[Saved entries]
Content starts
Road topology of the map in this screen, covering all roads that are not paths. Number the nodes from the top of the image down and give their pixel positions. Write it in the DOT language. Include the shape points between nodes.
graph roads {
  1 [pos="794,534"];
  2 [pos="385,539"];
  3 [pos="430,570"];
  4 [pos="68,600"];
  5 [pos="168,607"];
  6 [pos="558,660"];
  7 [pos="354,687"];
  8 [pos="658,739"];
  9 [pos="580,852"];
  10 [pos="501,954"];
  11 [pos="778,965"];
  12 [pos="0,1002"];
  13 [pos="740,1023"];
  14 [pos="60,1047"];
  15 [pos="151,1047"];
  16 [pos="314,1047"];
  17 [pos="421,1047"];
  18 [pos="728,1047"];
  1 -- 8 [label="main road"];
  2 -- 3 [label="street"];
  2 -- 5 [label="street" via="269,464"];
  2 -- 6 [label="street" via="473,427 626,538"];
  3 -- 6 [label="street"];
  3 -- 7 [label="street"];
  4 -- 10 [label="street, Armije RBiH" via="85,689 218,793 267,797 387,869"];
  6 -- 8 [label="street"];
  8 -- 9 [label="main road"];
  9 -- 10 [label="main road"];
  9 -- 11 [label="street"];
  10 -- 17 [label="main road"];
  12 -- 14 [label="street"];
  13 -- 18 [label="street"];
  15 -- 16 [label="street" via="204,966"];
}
Content ends
= Your goal =
The answer should contain every line of the data, unchanged.

= Task response =
Road topology of the map in this screen, covering all roads that are not paths. Number the nodes from the top of the image down and give their pixel positions. Write it in the DOT language. Include the shape points between nodes.
graph roads {
  1 [pos="794,534"];
  2 [pos="385,539"];
  3 [pos="430,570"];
  4 [pos="68,600"];
  5 [pos="168,607"];
  6 [pos="558,660"];
  7 [pos="354,687"];
  8 [pos="658,739"];
  9 [pos="580,852"];
  10 [pos="501,954"];
  11 [pos="778,965"];
  12 [pos="0,1002"];
  13 [pos="740,1023"];
  14 [pos="60,1047"];
  15 [pos="151,1047"];
  16 [pos="314,1047"];
  17 [pos="421,1047"];
  18 [pos="728,1047"];
  1 -- 8 [label="main road"];
  2 -- 3 [label="street"];
  2 -- 5 [label="street" via="269,464"];
  2 -- 6 [label="street" via="473,427 626,538"];
  3 -- 6 [label="street"];
  3 -- 7 [label="street"];
  4 -- 10 [label="street, Armije RBiH" via="85,689 218,793 267,797 387,869"];
  6 -- 8 [label="street"];
  8 -- 9 [label="main road"];
  9 -- 10 [label="main road"];
  9 -- 11 [label="street"];
  10 -- 17 [label="main road"];
  12 -- 14 [label="street"];
  13 -- 18 [label="street"];
  15 -- 16 [label="street" via="204,966"];
}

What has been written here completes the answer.